▶ [READING PASSAGE]
• • • • • • •
A man watches an electric board showing Nikkei index outside a brokerage at a business district in Tokyo, Japan, June 21, 2021. REUTERS/Kim Kyung-Hoon

  • Asian stock markets: https://tmsnrt.rs/2zpUAr4
  • Oil climbs on tight supply, strong demand
  • Markets hope Beijing will contain Evergrande fallout
  • US debt ceiling deadline nears, spending bill to get vote
  • Bonds pressured by hawkish central banks, inflation

SYDNEY, Sept 27 (Reuters) – Asian shares got off to a cautious start on Monday as a jump in oil prices to three-year highs could inflame inflation fears and aggravate the recent hawkish turn by some major central banks.

Oil pushed past its July peaks as global output disruptions forced energy companies to pull large amounts of crude out of inventories, while a shortage of natural gas in Europe pushed costs up across the continent.

Brent added another 62 cents on Monday to $78.71 a barrel, while U.S. crude rose 71 cents to $74.69.

“We forecast that this rally will continue, with our year-end Brent forecast of $90/bbl vs. $80/bbl previously,” wrote analysts at Goldman Sachs in a client note.

“The current global oil supply-demand deficit is larger than we expected, with the recovery in global demand from the Delta impact even faster than our above consensus forecast.”

Such an increase could stoke speculation that global inflation will prove longer-lasting than first hoped and hasten the end of super-cheap money, favouring reflation trades in bank and energy stocks while bruising bond prices.

MSCI’s broadest index of Asia-Pacific shares outside Japan (.MIAPJ0000PUS) was flat, after three consecutive weeks of loss.

Japan’s Nikkei (.N225) gained 0.4% on hopes for further fiscal stimulus once a new prime minister is chosen.
• • • • • • •
▶ [INFORMATION PROVIDED]
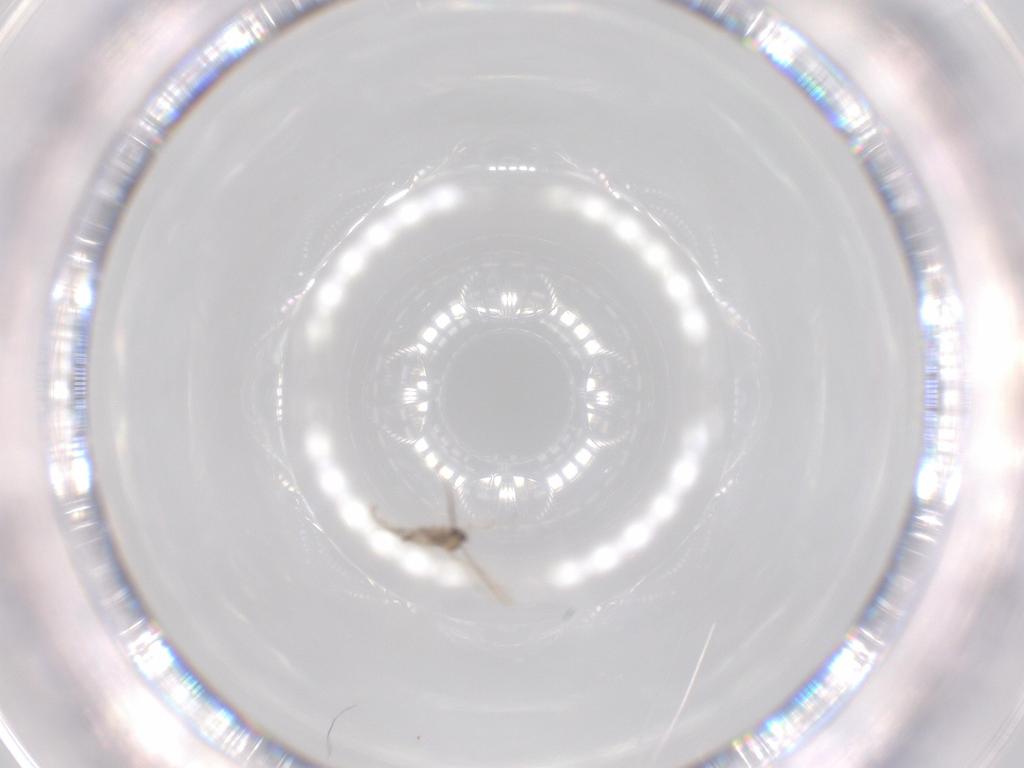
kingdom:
• • • • • • •
▶ [WORK TO COMPLETE]
[A] According to the markets report, what year-end Brent forecast did Goldman Sachs give, and what had it been before?
[B] Say whether each statement agrees with the markets report, answering yes or no and quoting the deciding words: (i) Brent rose 62 cents on Monday to $78.71 a barrel. (ii) MSCI's broadest index of Asia-Pacific shares outside Japan fell on Monday. (iii) Japan's Nikkei gained on hopes for further fiscal stimulus.
[C] Write a continuation of the markets report, picking up right after its last sentence.

▶ [EXPECTED OUTPUTS]
[A] $90 a barrel, up from $80 a barrel previously.

[B]
(i) Yes: "Brent added another 62 cents on Monday to $78.71 a barrel"
(ii) No: "was flat, after three consecutive weeks of loss"
(iii) Yes: "gained 0.4% on hopes for further fiscal stimulus once a new prime minister is chosen"

[C]
Nasdaq futures edged up 0.1%, and S&P 500 futures 0.3%.

The fate of China Evergrande Group (3333.HK) remained a major unknown after the property giant missed a payment on offshore bonds last week, with further payment due this week.

Stocks in Hong Kong have felt the most pressure, though the government in Beijing did add more liquidity to the financial system.

“We expect policymakers in China to allow deleveraging of property sector debt to take hold with an eye to reducing moral hazard, but are confident that they will actively manage the restructuring and effectively limit financial spillovers,” said analysts at JPMorgan in a note.

Eyes will also be on U.S. fiscal policy with the House of Representatives due to vote on a $1 trillion infrastructure bill this week, while a Sept. 30 deadline on funding federal agencies could force the second partial government shutdown in three years. read more

The week is packed with U.S. Federal Reserve speeches led by Chair Jerome Powell on Tuesday and Wednesday, with more than a dozen other events on the calendar.

The latest hawkish shift by the U.S. central bank, and several others globally, saw bond yields seesaw before ending last week sharply higher.